======== MATERIAL SUPPLIED

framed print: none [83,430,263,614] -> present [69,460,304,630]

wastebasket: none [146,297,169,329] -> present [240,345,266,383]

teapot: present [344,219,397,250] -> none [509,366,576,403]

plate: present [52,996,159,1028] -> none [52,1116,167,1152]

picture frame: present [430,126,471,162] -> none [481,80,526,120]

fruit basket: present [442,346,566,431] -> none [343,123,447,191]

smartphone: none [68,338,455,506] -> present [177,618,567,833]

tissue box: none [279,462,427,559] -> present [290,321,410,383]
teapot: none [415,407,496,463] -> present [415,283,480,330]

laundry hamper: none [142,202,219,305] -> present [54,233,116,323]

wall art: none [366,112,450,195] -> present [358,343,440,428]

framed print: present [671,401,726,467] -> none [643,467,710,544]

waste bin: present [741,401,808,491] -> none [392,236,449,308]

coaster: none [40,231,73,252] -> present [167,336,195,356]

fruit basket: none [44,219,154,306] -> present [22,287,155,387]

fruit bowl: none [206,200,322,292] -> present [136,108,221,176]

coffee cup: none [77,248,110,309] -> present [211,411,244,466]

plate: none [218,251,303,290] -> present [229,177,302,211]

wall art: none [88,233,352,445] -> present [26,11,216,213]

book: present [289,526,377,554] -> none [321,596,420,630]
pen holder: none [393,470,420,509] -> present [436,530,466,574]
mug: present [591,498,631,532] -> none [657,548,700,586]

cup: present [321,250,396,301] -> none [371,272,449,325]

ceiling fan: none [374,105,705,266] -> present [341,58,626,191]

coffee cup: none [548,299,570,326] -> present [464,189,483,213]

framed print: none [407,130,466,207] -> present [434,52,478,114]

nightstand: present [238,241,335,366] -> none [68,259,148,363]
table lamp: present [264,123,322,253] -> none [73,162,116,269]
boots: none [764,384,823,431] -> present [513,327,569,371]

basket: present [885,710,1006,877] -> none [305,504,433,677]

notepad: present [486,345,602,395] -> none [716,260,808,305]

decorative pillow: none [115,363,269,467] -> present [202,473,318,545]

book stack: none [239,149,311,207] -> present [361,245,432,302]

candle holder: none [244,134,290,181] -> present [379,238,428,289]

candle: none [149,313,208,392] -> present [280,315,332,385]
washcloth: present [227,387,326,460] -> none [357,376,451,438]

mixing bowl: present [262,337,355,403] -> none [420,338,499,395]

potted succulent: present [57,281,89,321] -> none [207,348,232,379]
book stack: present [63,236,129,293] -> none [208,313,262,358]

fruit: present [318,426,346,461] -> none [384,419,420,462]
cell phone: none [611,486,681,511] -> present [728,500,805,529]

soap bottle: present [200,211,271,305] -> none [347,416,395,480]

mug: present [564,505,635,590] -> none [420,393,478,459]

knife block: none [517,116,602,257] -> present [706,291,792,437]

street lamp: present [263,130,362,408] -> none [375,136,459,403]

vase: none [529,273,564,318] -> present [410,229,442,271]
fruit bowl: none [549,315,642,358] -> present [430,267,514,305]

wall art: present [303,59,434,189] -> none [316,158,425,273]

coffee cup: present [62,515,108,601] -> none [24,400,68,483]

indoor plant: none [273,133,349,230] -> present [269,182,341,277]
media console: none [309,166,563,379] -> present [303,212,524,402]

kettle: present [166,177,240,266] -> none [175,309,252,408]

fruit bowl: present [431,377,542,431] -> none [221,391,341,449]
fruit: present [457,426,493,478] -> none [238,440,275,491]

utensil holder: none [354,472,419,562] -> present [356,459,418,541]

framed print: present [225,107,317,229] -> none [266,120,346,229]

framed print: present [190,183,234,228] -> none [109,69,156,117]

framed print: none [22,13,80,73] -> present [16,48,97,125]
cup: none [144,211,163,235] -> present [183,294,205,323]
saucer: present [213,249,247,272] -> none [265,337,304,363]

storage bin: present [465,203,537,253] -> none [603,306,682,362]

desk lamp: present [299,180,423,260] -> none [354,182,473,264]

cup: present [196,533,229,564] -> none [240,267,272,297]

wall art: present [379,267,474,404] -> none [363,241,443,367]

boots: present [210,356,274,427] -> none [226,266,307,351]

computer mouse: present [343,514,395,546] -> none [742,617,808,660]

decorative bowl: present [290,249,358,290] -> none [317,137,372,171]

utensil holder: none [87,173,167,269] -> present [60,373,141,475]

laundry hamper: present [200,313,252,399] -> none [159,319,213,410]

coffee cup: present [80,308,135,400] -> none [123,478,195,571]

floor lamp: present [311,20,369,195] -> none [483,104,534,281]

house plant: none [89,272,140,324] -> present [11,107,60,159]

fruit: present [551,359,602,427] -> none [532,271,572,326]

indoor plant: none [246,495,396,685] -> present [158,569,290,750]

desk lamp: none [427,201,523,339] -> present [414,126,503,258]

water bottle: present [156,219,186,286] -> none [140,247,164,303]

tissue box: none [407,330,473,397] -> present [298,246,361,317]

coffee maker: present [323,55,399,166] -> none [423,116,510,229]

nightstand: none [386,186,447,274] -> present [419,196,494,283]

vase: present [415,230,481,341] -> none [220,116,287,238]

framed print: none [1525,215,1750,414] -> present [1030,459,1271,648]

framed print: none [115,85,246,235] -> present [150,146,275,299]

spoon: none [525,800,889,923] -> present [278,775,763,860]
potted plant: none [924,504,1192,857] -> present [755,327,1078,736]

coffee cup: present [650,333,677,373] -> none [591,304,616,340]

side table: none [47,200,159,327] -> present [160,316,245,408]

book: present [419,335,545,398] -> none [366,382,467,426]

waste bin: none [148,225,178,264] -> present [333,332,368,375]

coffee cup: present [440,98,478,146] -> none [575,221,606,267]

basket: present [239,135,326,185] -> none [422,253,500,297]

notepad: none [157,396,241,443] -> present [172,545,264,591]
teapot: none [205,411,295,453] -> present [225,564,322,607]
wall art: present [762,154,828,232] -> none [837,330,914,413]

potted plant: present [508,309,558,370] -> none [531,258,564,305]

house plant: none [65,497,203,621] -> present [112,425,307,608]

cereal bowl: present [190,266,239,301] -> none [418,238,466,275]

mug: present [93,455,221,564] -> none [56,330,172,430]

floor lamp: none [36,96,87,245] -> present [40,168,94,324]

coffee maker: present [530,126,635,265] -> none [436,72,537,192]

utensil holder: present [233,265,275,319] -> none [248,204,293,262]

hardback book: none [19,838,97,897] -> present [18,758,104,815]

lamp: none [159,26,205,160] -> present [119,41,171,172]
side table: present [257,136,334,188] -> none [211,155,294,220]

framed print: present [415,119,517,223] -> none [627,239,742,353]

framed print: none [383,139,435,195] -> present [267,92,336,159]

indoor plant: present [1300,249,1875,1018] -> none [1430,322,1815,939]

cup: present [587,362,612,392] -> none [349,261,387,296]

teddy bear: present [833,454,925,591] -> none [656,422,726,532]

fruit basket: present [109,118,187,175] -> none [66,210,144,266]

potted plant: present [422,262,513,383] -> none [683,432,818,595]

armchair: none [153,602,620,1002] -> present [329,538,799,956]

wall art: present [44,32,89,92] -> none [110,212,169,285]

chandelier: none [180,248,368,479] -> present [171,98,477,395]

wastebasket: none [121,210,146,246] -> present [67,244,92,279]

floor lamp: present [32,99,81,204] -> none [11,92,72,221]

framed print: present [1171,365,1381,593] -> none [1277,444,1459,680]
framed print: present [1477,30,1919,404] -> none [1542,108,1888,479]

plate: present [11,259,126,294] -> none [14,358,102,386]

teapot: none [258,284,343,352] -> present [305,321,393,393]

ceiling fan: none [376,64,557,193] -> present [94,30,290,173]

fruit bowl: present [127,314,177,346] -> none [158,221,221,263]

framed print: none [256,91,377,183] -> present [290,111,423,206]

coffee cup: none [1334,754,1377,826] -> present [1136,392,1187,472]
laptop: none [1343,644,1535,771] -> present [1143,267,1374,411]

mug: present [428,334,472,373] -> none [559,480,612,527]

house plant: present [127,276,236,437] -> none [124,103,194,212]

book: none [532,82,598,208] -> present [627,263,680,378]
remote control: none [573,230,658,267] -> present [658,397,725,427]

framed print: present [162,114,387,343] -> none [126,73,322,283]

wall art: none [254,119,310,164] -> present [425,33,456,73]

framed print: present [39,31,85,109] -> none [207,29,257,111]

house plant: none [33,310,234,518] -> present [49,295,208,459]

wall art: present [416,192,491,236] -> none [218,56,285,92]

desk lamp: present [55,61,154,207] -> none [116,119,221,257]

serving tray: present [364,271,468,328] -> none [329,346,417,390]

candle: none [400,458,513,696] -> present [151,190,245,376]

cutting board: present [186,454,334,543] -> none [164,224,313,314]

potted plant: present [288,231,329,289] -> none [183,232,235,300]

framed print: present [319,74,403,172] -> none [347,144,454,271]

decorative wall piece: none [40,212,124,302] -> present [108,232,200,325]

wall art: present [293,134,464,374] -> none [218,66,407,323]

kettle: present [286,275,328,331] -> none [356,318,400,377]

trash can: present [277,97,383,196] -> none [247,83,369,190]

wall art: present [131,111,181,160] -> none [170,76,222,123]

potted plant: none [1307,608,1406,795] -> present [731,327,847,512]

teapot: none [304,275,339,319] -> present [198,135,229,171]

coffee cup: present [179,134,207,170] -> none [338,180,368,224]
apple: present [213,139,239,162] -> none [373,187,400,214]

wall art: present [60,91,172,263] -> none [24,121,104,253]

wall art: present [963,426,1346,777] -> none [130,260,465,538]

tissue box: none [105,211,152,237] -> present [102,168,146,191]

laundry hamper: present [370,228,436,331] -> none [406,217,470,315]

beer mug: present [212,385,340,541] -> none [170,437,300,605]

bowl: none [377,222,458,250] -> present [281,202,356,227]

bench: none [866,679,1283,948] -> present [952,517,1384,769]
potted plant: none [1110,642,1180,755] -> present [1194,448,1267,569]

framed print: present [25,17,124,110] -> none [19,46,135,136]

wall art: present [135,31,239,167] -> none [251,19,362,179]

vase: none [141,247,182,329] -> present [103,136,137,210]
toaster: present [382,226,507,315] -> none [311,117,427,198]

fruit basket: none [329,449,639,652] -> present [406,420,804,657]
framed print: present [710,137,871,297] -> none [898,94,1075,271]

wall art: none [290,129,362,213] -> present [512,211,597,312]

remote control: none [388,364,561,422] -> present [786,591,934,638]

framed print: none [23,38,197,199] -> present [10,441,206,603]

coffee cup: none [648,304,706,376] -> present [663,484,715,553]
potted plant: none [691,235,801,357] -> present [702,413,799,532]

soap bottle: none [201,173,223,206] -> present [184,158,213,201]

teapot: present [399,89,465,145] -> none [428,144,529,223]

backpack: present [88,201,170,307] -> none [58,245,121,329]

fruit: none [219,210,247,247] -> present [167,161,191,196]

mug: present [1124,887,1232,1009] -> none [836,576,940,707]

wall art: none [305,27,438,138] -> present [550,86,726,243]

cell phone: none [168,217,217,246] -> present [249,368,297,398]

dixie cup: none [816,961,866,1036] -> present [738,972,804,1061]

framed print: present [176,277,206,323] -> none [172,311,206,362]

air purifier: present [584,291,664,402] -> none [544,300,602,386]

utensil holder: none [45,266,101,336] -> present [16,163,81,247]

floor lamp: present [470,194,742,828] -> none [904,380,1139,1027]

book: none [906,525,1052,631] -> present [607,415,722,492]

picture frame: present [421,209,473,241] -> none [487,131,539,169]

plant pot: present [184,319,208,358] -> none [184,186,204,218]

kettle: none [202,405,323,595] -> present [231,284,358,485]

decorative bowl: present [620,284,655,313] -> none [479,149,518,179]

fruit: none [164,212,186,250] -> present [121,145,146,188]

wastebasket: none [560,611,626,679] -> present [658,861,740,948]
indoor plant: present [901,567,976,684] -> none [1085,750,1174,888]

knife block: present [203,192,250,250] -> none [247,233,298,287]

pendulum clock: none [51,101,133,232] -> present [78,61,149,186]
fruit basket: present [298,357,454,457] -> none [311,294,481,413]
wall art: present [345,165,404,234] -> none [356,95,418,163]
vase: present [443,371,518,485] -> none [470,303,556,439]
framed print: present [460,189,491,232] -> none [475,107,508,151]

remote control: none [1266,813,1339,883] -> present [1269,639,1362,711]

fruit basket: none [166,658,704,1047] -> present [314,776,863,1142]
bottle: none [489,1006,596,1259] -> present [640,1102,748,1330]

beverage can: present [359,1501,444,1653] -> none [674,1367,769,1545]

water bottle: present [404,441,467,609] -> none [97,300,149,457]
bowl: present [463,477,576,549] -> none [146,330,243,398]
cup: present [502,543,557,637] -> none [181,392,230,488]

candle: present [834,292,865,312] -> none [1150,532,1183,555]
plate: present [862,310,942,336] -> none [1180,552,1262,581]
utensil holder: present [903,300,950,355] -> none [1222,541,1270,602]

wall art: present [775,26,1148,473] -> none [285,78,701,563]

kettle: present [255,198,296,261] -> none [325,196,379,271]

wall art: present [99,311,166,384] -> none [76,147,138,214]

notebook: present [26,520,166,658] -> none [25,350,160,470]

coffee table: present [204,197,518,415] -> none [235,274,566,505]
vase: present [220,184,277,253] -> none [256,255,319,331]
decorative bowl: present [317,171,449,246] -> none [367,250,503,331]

================

Would you print exactly the lines from the first line of the entries above through the line that has "framed print: none [407,130,466,207]", both included, and stop there?

▶ **EXERCISE RESULT**:
framed print: none [83,430,263,614] -> present [69,460,304,630]

wastebasket: none [146,297,169,329] -> present [240,345,266,383]

teapot: present [344,219,397,250] -> none [509,366,576,403]

plate: present [52,996,159,1028] -> none [52,1116,167,1152]

picture frame: present [430,126,471,162] -> none [481,80,526,120]

fruit basket: present [442,346,566,431] -> none [343,123,447,191]

smartphone: none [68,338,455,506] -> present [177,618,567,833]

tissue box: none [279,462,427,559] -> present [290,321,410,383]
teapot: none [415,407,496,463] -> present [415,283,480,330]

laundry hamper: none [142,202,219,305] -> present [54,233,116,323]

wall art: none [366,112,450,195] -> present [358,343,440,428]

framed print: present [671,401,726,467] -> none [643,467,710,544]

waste bin: present [741,401,808,491] -> none [392,236,449,308]

coaster: none [40,231,73,252] -> present [167,336,195,356]

fruit basket: none [44,219,154,306] -> present [22,287,155,387]

fruit bowl: none [206,200,322,292] -> present [136,108,221,176]

coffee cup: none [77,248,110,309] -> present [211,411,244,466]

plate: none [218,251,303,290] -> present [229,177,302,211]

wall art: none [88,233,352,445] -> present [26,11,216,213]

book: present [289,526,377,554] -> none [321,596,420,630]
pen holder: none [393,470,420,509] -> present [436,530,466,574]
mug: present [591,498,631,532] -> none [657,548,700,586]

cup: present [321,250,396,301] -> none [371,272,449,325]

ceiling fan: none [374,105,705,266] -> present [341,58,626,191]

coffee cup: none [548,299,570,326] -> present [464,189,483,213]

framed print: none [407,130,466,207] -> present [434,52,478,114]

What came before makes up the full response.